● **WORK TO BE COMPLETED**
Copy the data exactly; pictures stay out of the copy.

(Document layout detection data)
━━━━

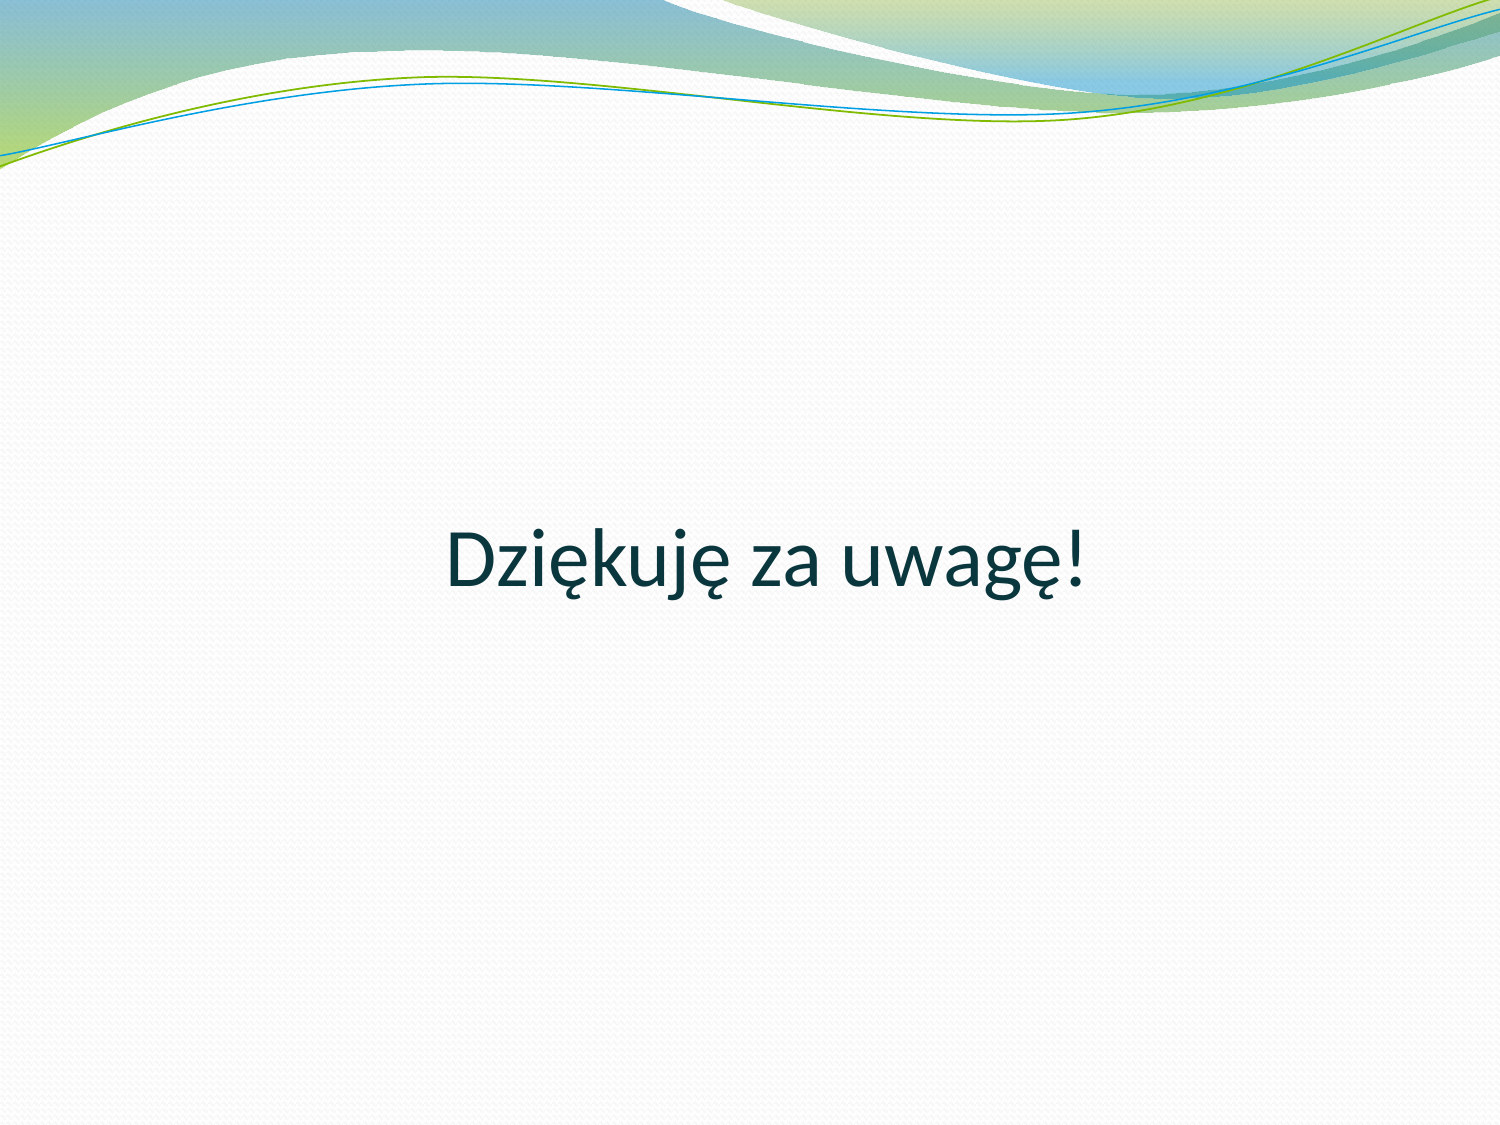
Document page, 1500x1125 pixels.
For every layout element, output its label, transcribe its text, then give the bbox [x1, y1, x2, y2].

subtitle Dziękuję za uwagę! [123, 361, 1413, 744]
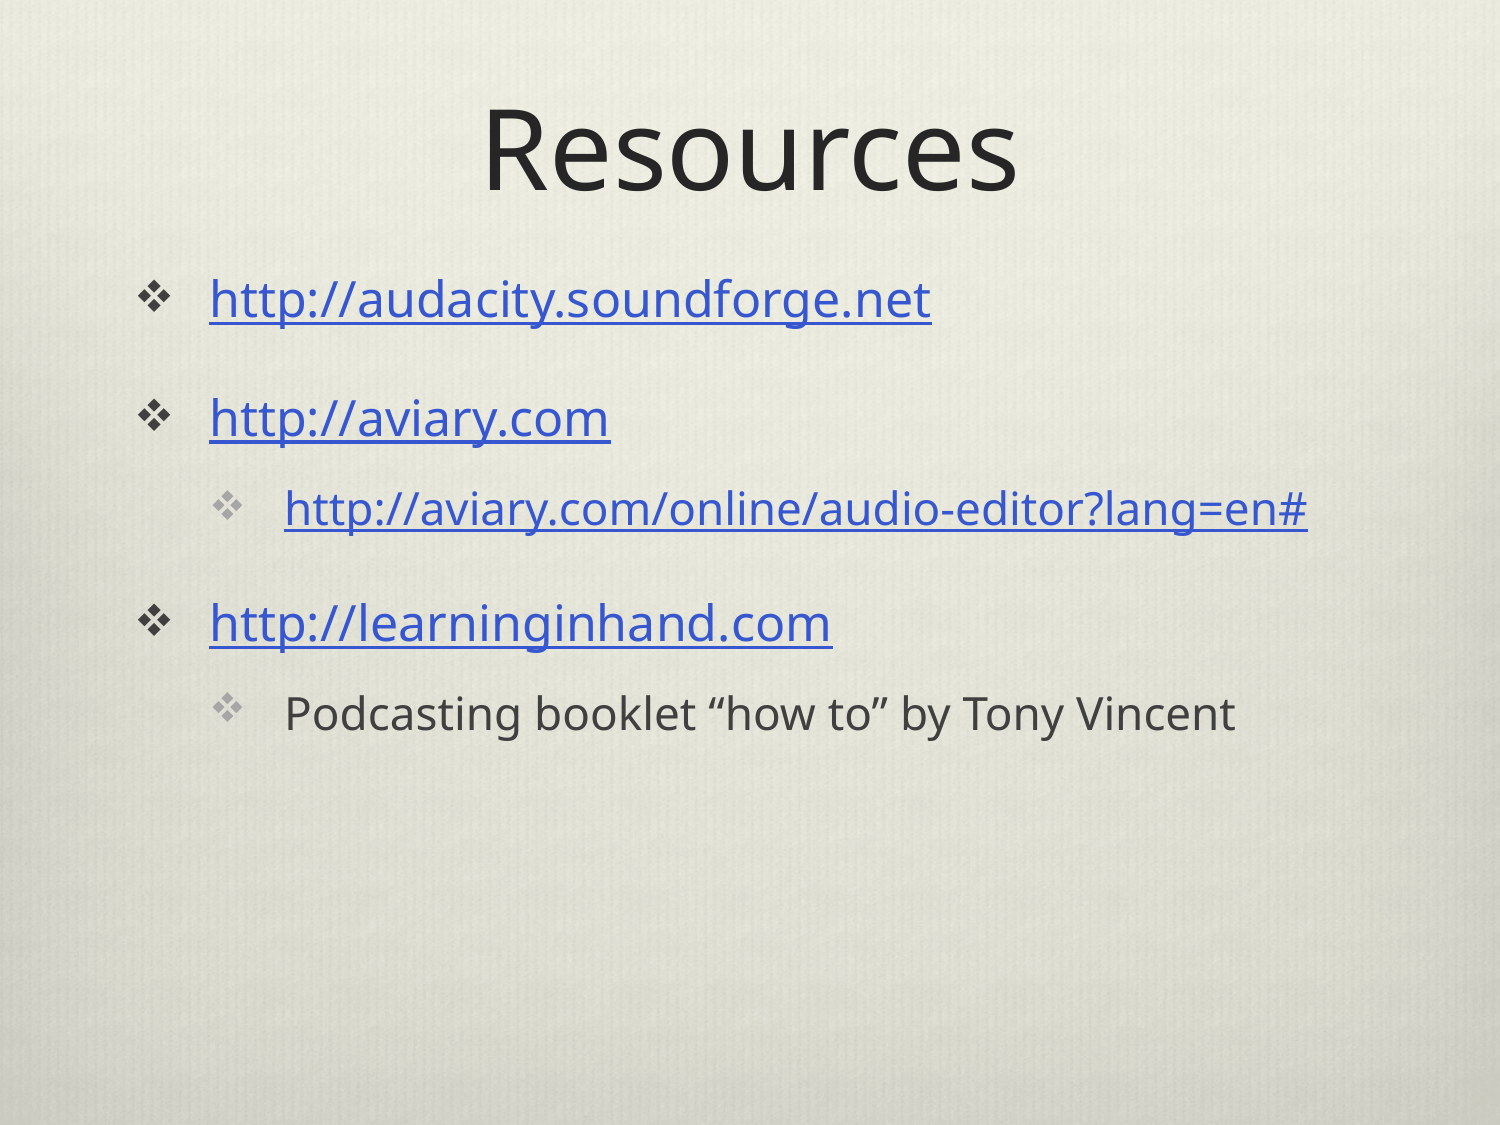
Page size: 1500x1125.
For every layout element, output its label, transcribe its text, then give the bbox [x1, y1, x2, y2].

title Resources [119, 51, 1381, 240]
list http://audacity.soundforge.net http://aviary.com http://aviary.com/online/audio-editor?lang=en# http://learninginhand.com Podcasting booklet “how to” by Tony Vincent [119, 260, 1381, 1011]
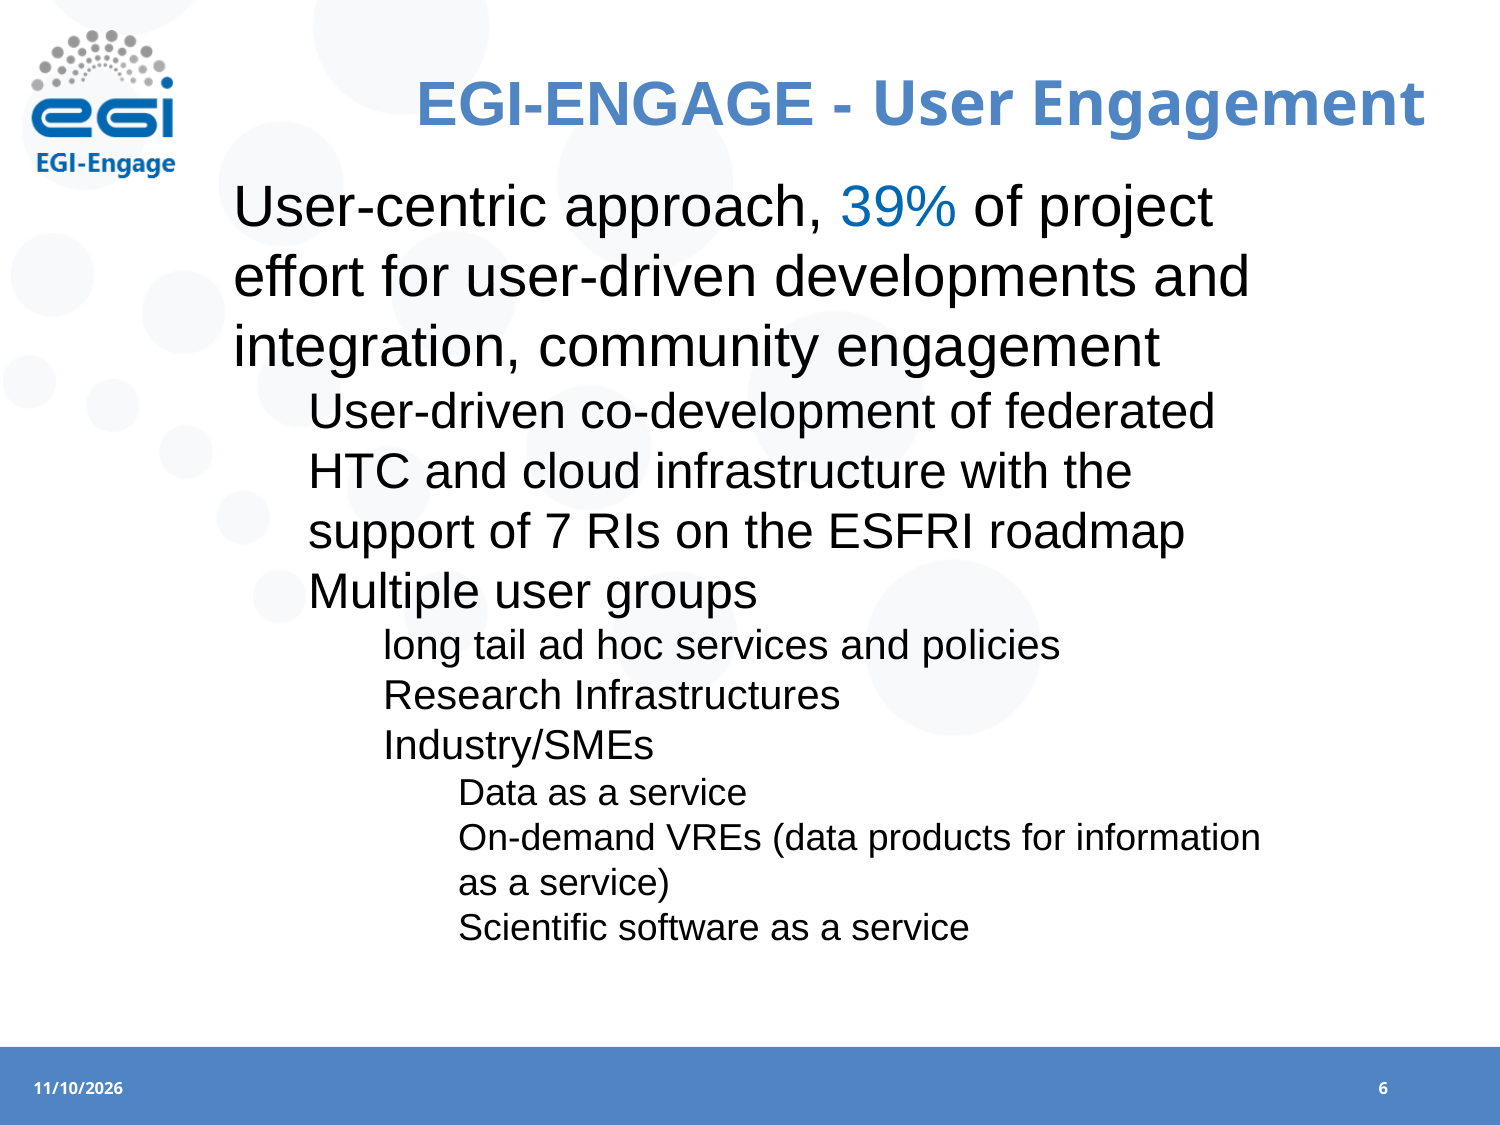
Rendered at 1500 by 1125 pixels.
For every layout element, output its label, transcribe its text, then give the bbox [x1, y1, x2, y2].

picture [3, 0, 1076, 772]
text_box User-centric approach, 39% of project effort for user-driven developments and integration, community engagement User-driven co-development of federated HTC and cloud infrastructure with the support of 7 RIs on the ESFRI roadmap Multiple user groups long tail ad hoc services and policies Research Infrastructures Industry/SMEs Data as a service On-demand VREs (data products for information as a service) Scientific software as a service [218, 160, 1279, 956]
title EGI-ENGAGE - User Engagement [253, 30, 1459, 171]
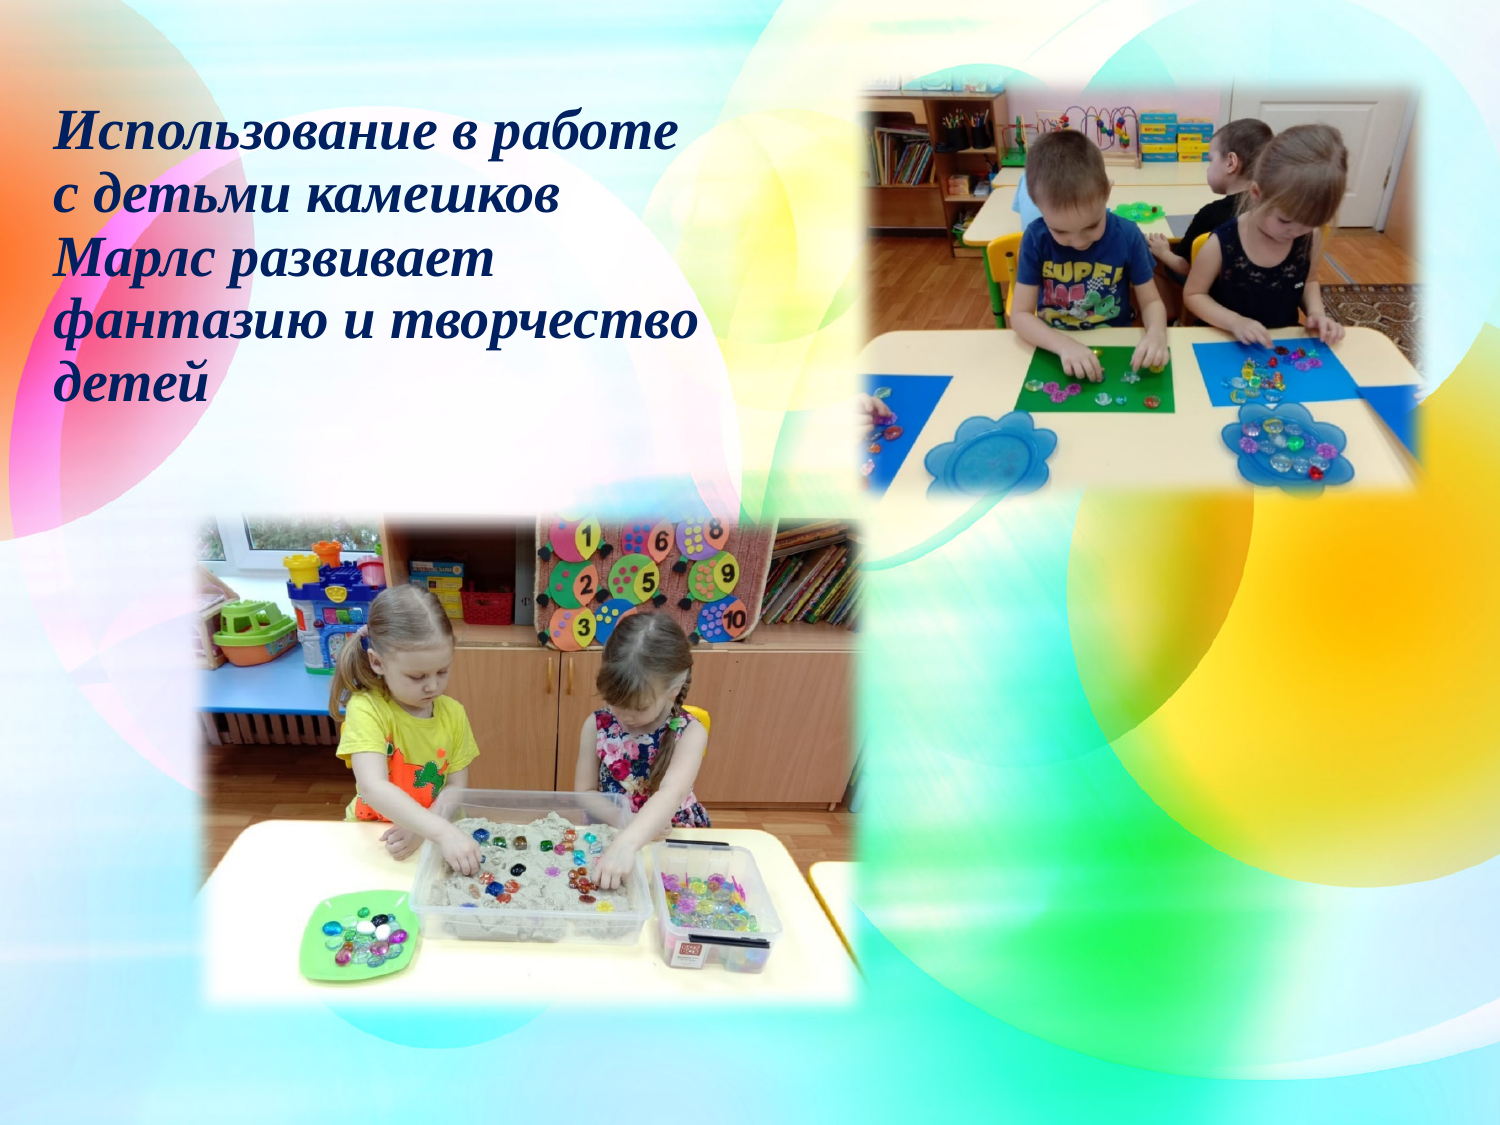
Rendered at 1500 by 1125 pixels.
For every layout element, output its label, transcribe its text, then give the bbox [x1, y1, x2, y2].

picture [0, 0, 1500, 1125]
title Использование в работе с детьми камешков Марлс развивает фантазию и творчество детей [38, 62, 731, 453]
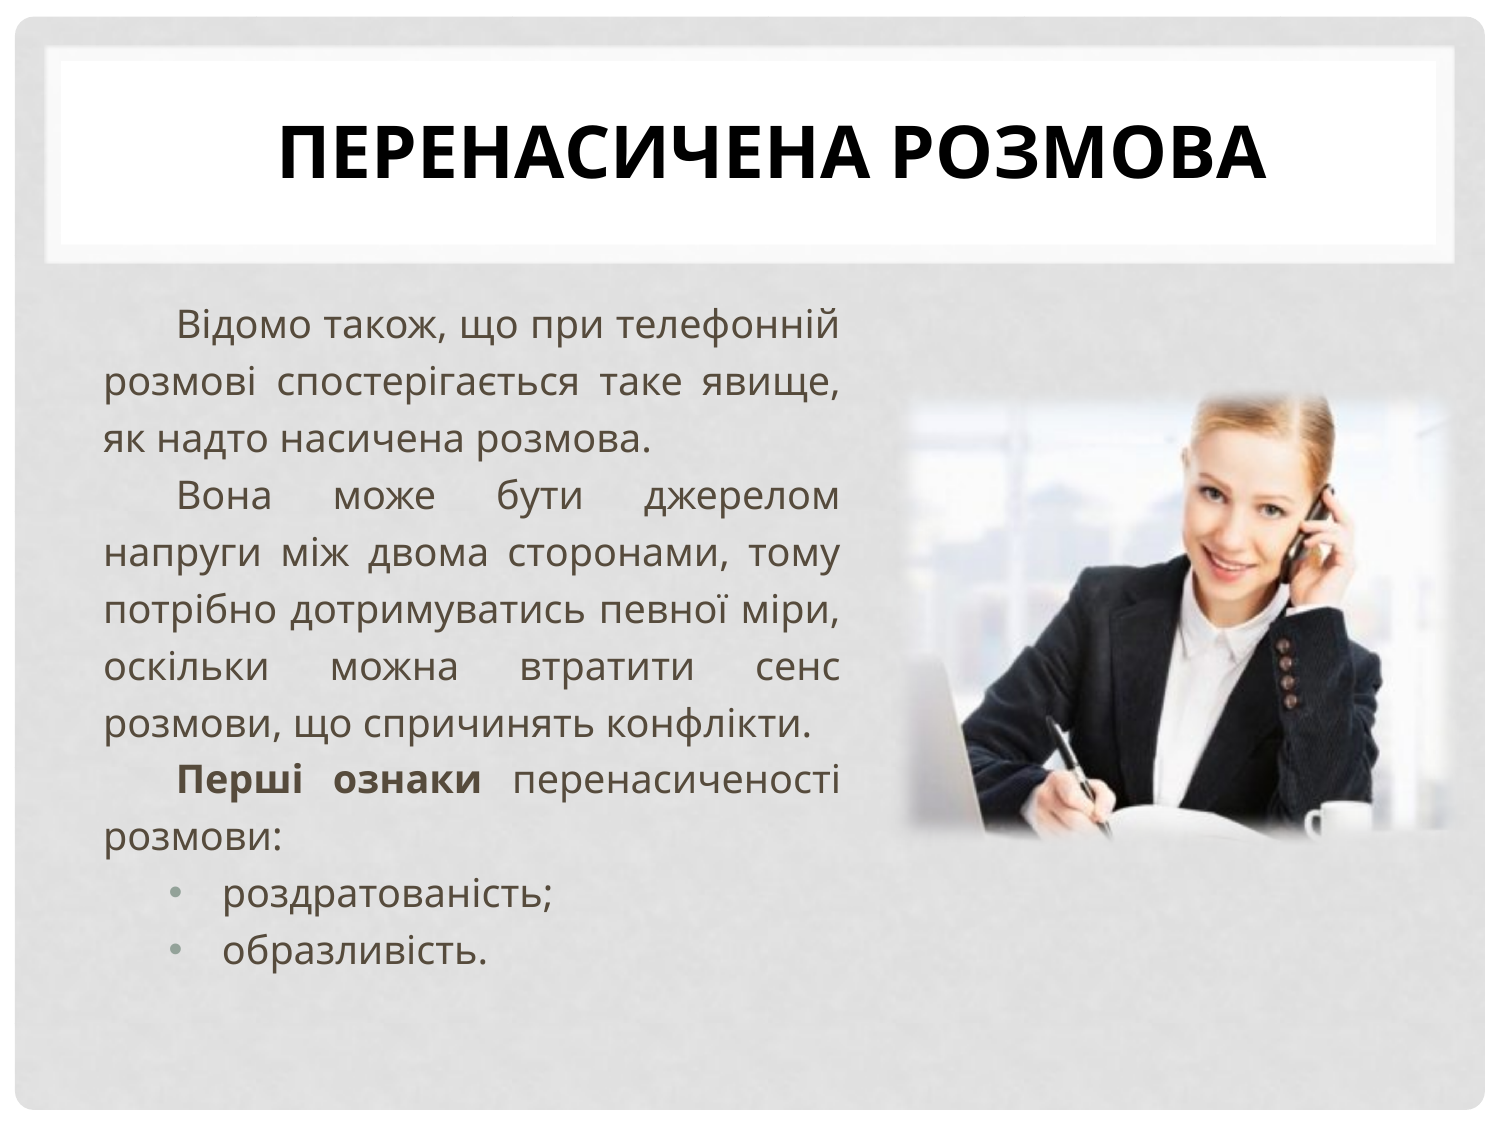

━━━━

● **RESPONSE AREA**
Document page, 1500x1125 pixels.
For every layout element, output its label, transcribe its text, then give the bbox [x1, y1, x2, y2].

subtitle Dziękuję za uwagę! [123, 361, 1413, 744]
Page size: 1500x1125.
For every layout element, output its label, transcribe its text, then give the bbox [x1, y1, x2, y2].

title Resources [119, 51, 1381, 240]
list http://audacity.soundforge.net http://aviary.com http://aviary.com/online/audio-editor?lang=en# http://learninginhand.com Podcasting booklet “how to” by Tony Vincent [119, 260, 1381, 1011]
Rendered at 1500 by 1125 pixels.
For every layout element, output its label, transcribe its text, then give the bbox [x1, y1, x2, y2].

picture [3, 0, 1076, 772]
text_box User-centric approach, 39% of project effort for user-driven developments and integration, community engagement User-driven co-development of federated HTC and cloud infrastructure with the support of 7 RIs on the ESFRI roadmap Multiple user groups long tail ad hoc services and policies Research Infrastructures Industry/SMEs Data as a service On-demand VREs (data products for information as a service) Scientific software as a service [218, 160, 1279, 956]
title EGI-ENGAGE - User Engagement [253, 30, 1459, 171]
Rendered at 1500 by 1125 pixels.
For every layout element, output its label, transcribe its text, then give the bbox [x1, y1, x2, y2].

picture [0, 0, 1500, 1125]
title Использование в работе с детьми камешков Марлс развивает фантазию и творчество детей [38, 62, 731, 453]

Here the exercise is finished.